Does it work if you run valgrind with --smc-check=all?

Also -- valgrind increases a program's memory requirements pretty dramatically. With something as large as Eclipse, there's plenty of room for trouble; hopefully you're 64-bit native (and thus have plenty of address space) and have lots of RAM and/or swap.

Charles Duffy
A: 

What about using two debugger ? I found this rather old article that expose this technique.

PW
Well, I've tried that (http://thisisnotaprogrammersblog.blogspot.com/2008/04/debugging-jni-code-using-eclipse-and.html), but it doesn't work in this case.

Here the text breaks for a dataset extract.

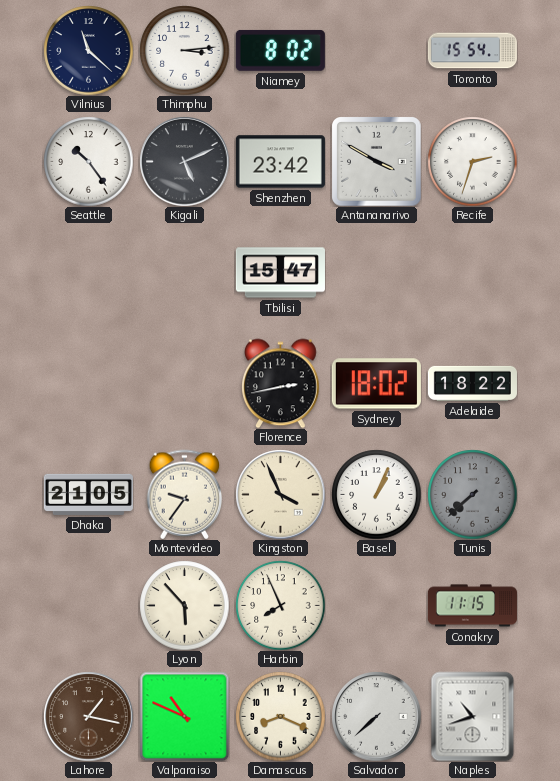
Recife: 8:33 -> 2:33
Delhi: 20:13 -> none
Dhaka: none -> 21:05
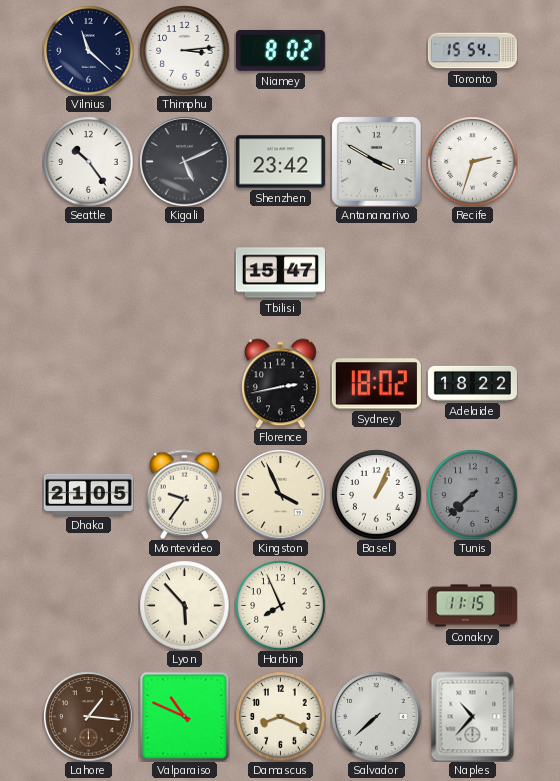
Lahore: 1:17 -> 1:16
Naples: 10:42 -> 10:37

The crash appears when the JVM is about to spawn a new thread (inside pthreads), and I don't know how to track what's going wrong.
JesperE
They say that visualvm can do postmortem analysis. I did not try it, but perhaps a thing to try (jdk6_7) https://visualvm.dev.java.net/features.html, serach thread dumps and core dumps
PW
+1  A: 

If there is a crash in native code, then gdb might be a better choice. It should even stop the execution automatically on a crash and might show You the stack trace (command bt).

Black
I've tried that already. I found out that the crash occurs when a new thread is created, but before control has been passed to the JVM, i.e. the crash occurs somewhere inside glibc or pthreads.